PAGE EXCERPT —

━━━━━━

Navigating Probate In Nevada

Probate is the legal process of transferring ownership of property from a deceased person to the deceased person’s heirs. At first the process may seem overwhelming, but our probate attorneys in Las Vegas, Nevada, can guide you and your loved ones through the process. Below are some of the major steps taken during the probate process:

  • Appointment of the Personal Representative (also called an Executor or Administrator).
    • The Personal Representative is the person in charge of managing the probate estate and moving the estate forward towards final distribution. This person is also responsible for gathering, preserving and managing the estate assets during the administration of the estate and is the person who signs all legal documents on behalf of the estate.
  • Admitting the Last Will & Testament to Probate.
    • During this step, the Personal Representative files the Last Will & Testament with the court and asks that it be formally accepted by the court as the Last Will & Testament of the Decedent.
    • If there is no Last Will & Testament, the court will proceed without a Last Will & Testament and at the end of the probate, the assets will be distributed to the closest living relatives as determined by Nevada law.
  • Handling the Estate’s Creditors.
    • The Personal Representative is in charge of publishing a “Notice to Creditors” and sending notice to any known creditors as outlined in Nevada Law. Creditors have a certain period of time to file claims against the estate. Upon the court’s approval, the Personal Representative distributes funds to the creditors in satisfaction of their claims.
  • Filing an Inventory of Estate Assets.
    • Nevada law requires that the Personal Representative file an inventory of estate assets with the court within sixty (60) days of their appointment. The inventory must contain a list with all of the estate assets and their respective values.
  • Selling Property.
    • If the estate owns property that needs to be sold, such as the Decedent’s residence, the property can be sold during the estate proceedings. If there are sufficient assets to pay creditors (if any), the beneficiaries may elect to receive the property outright.
  • Accounting for Estate Assets.

━━━━━━

DATA BELOW —
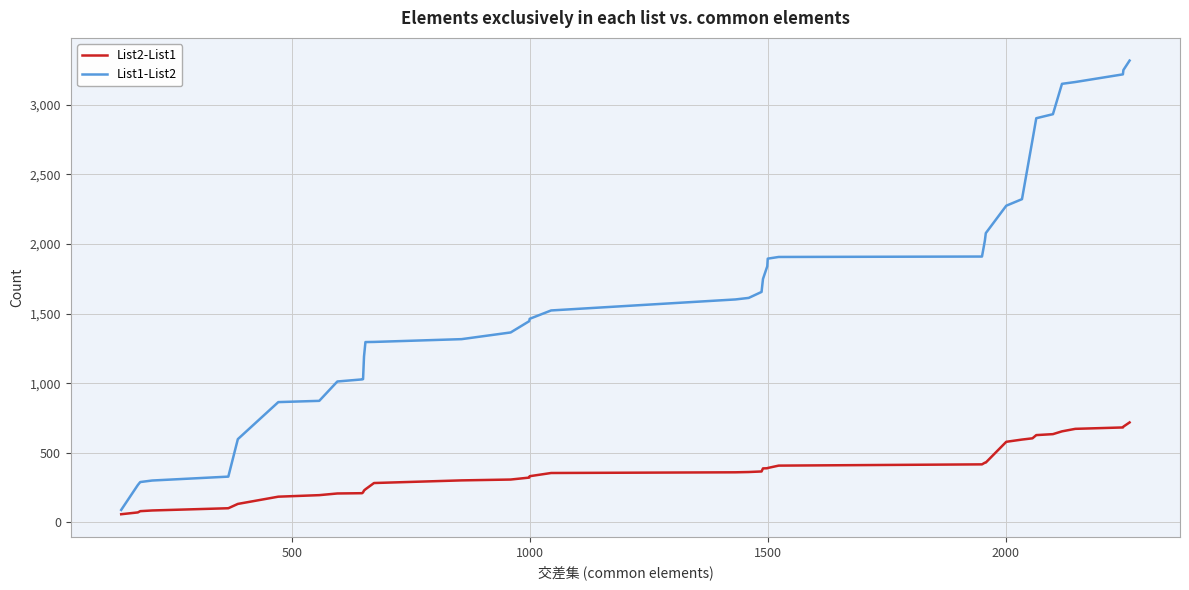

Which series has the largest range (max minus min)?

List1-List2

━━━━━━

PROMPT A — Retype the Nevada probate overview word for word, starting with "Probate is the" and going on through "of the estate.".
PROMPT B — Extend the Nevada probate overview by writing on from its last line.
The data is separate material, not part of the Nevada probate overview.

EXERCISE ANSWER A —
Probate is the legal process of transferring ownership of property from a deceased person to the deceased person’s heirs. At first the process may seem overwhelming, but our probate attorneys in Las Vegas, Nevada, can guide you and your loved ones through the process. Below are some of the major steps taken during the probate process:

  • Appointment of the Personal Representative (also called an Executor or Administrator).
    • The Personal Representative is the person in charge of managing the probate estate and moving the estate forward towards final distribution. This person is also responsible for gathering, preserving and managing the estate assets during the administration of the estate and is the person who signs all legal documents on behalf of the estate.

EXERCISE ANSWER B —
    • The Personal Representative must account for the assets under his or her control during the estate proceedings. This includes a thorough accounting of all the receipts, disbursements and gains during his or her tenure as the Personal Representative.
  • Completing the Tax Returns for the Decedent and the Estate.
    • The Personal Representative must complete the Decedent’s final income tax return.
    • In many cases there will also be a tax return due for any income the estate received from the date of death until final distribution of the estate assets.
    • If the estate is large in value, the Personal Representative may also be required to file a Federal Estate Tax Return, called a Form 706.
  • Final Distribution.
    • Once the administration of the estate is complete, the Personal Representative can ask the court for a final distribution of the estate assets to the beneficiaries. The Personal Representative must receive court approval prior to making any distributions.
  • Discharge of Personal Representative.
    • Upon completion of the Personal Representative’s duties under Nevada law, the Personal Representative must ask the court to be discharged and released. This step concludes the probate process.

Each step of the probate process must be done carefully and with the court’s supervision. There are many requirements under Nevada law during a probate administration and there can be many traps for the uninformed. At the Law Offices of Jeffrey Burr, we have been compassionately helping families navigate the probate process for 35 years. Contact us today for a free 30-minute in-house consultation.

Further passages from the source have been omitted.